Tephra Institute of Contemporary Art (Tephra ICA) presents Time Sensitive, an exhibition of works by Myanmar artist collective, 3AM, curated by Adriel Luis.

Since 2016, members Ma Ei, Ko Latt, and Yadanar Win have collaborated on works that dissolve the lines between art and activism, performance, and media.

3AM's work responds to social conditions that are pressing in Myanmar, but that resonate throughout the world – the repression of social critique, the complexities of queer life, and the effects of globalization, to name a few. Ever since Myanmar's military coup in February this year, internet shutdowns, public uprisings, and police violence against demonstrators and artists, the nation's turmoils have been placed back in the global spotlight.

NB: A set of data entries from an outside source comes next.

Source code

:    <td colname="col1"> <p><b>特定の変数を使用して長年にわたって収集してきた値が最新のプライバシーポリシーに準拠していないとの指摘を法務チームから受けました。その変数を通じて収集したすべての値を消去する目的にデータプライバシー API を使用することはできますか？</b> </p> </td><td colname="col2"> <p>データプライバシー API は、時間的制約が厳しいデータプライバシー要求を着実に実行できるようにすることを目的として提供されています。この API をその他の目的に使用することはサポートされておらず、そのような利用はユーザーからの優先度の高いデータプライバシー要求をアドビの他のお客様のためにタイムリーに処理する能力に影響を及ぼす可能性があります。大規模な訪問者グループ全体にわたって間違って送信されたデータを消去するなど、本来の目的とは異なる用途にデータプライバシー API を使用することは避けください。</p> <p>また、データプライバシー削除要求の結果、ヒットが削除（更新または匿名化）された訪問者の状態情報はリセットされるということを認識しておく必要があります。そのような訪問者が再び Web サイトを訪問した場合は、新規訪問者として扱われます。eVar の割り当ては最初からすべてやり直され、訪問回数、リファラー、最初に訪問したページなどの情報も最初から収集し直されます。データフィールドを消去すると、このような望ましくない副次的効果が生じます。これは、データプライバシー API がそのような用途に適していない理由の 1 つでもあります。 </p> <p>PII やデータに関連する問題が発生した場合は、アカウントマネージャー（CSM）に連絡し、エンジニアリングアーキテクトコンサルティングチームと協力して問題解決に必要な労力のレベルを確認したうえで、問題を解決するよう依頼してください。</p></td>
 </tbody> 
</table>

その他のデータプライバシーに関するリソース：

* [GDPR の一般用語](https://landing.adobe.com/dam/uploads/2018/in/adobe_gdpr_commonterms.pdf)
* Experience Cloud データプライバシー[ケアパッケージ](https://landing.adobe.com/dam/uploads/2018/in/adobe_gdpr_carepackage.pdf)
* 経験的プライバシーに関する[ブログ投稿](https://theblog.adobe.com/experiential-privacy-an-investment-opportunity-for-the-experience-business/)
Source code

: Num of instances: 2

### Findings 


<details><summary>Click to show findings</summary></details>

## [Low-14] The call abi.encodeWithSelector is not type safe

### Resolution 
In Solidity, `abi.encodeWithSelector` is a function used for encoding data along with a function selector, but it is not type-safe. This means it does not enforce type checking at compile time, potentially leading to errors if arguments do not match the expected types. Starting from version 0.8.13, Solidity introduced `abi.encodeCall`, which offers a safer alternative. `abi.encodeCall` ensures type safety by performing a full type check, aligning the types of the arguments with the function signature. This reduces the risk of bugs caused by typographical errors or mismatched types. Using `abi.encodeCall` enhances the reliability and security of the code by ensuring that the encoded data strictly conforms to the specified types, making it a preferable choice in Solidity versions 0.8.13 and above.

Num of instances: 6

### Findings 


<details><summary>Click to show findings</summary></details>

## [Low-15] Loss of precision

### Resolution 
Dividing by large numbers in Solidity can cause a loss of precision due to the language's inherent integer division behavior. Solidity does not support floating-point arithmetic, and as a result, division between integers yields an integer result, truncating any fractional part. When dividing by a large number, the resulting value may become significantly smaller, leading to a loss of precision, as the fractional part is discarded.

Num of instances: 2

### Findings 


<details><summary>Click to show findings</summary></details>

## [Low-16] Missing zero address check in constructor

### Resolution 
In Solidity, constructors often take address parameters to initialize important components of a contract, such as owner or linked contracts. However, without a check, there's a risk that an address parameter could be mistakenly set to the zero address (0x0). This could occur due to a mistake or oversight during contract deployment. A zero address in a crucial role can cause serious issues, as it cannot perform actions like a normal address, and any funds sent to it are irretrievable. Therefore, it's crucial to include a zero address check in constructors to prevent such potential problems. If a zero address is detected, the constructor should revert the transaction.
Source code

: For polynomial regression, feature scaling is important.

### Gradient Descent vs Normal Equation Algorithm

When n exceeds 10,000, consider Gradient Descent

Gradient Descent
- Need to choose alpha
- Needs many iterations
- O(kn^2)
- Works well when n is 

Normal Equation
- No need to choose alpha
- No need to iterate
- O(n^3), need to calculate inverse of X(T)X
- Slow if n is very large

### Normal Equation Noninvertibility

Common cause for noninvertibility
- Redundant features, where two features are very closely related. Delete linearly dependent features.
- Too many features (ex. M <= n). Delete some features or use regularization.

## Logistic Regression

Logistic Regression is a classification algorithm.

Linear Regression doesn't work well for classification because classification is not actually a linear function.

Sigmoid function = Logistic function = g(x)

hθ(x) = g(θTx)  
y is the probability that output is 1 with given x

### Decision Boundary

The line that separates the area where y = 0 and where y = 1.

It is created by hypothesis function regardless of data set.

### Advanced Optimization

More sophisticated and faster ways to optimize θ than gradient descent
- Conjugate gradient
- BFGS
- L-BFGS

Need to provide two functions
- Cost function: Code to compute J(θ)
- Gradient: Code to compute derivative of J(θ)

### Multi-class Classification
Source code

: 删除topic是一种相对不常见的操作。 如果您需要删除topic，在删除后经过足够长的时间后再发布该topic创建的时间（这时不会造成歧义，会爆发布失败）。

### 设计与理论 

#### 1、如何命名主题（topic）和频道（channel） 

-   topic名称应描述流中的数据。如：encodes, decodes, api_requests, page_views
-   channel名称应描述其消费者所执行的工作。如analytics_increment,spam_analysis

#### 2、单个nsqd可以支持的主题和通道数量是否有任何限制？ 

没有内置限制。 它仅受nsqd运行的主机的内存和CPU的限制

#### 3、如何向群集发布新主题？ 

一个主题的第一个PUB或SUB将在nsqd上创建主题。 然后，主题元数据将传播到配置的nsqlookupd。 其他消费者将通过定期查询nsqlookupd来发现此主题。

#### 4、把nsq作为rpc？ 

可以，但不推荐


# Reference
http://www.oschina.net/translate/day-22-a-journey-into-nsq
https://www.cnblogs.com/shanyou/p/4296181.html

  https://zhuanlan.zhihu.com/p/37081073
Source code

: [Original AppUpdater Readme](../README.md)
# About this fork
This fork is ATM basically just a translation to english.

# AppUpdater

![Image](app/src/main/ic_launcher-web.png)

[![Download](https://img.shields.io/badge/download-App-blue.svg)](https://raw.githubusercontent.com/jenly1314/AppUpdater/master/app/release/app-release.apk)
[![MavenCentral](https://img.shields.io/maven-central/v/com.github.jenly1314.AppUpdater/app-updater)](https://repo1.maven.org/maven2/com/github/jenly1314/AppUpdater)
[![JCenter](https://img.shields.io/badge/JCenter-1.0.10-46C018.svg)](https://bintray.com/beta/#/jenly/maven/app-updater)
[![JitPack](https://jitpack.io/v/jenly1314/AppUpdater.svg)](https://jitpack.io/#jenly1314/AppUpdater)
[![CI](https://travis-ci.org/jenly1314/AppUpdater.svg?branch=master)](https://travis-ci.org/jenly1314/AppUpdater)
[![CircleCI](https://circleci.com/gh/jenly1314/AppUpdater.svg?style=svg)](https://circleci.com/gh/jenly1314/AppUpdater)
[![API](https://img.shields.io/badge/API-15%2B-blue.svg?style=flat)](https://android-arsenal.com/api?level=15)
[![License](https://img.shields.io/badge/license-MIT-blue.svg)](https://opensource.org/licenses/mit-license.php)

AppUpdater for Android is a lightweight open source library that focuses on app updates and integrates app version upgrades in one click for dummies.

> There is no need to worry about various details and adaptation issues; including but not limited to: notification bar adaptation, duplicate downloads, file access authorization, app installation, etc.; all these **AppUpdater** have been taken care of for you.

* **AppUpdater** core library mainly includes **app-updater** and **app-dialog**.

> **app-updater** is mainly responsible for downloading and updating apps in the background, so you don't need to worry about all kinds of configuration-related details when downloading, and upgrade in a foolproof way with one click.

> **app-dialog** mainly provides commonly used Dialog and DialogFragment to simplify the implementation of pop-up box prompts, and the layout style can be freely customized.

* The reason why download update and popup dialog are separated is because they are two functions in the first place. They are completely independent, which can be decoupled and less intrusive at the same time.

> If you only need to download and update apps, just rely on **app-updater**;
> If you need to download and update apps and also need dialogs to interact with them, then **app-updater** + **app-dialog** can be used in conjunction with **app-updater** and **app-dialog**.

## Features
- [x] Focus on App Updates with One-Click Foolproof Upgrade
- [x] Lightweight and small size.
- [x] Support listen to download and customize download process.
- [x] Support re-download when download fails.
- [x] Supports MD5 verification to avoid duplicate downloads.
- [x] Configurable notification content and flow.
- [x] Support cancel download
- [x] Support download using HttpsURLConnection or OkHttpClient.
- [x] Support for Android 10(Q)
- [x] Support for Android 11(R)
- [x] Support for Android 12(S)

Tephra ICA is pleased to show 3AM's works in the United States for the first time in support of the collective's efforts to share Myanmar's lived experiences, critical perspectives, and radical imaginations with the rest of the world. 

image of 3am artwork

Image courtesy of 3AM

About 3AM

3AM is a pioneering performance art trio based in Myanmar. Its members, Ma Ei, Ko Latt, and Yadanar Win, exhibited internationally as individual artists before becoming a collective in 2016 during a collaboration in Stockholm, Sweden. 3AM’s performances blend improvisation and routine action, and are set in studios as well as public space before live audiences. Captured on photography and video, they are experimentations on body, space, time, and personal objects. The artists’ works are strongly focused on current social and political issues, and directly confront the challenges and struggles of contemporary artists in Myanmar.

Portrait of Adriel Luis

Image courtesy of Adriel Luis

About the Guest Curator

Adriel Luis is a community organizer, artist, and curator who believes in collective imagination as a pathway toward liberation. His work is focused on bridging artistic integrity and social vigilance. He is a part of the iLL-Literacy arts collective, which creates music and media to strengthen Black and Asian American coalitions; is creative director of Bombshelltoe, which works with artists to highlight marginalized communities affected by nuclear issues; and collaborates with dozens of artists and organizations through his curate and design engine, Phenomenoun. Adriel is the Curator of Digital and Emerging Practice at the Smithsonian Asian Pacific American Center, where he advocates for equitable practices in museums and institutions. Adriel has been a speaker at the Tate Modern, Yale University, the National Museum of African American History and Culture, and the China Academy of Fine Arts. He has a degree in human sciences from UC Davis in Community and Regional Development and a minor in Asian American Studies.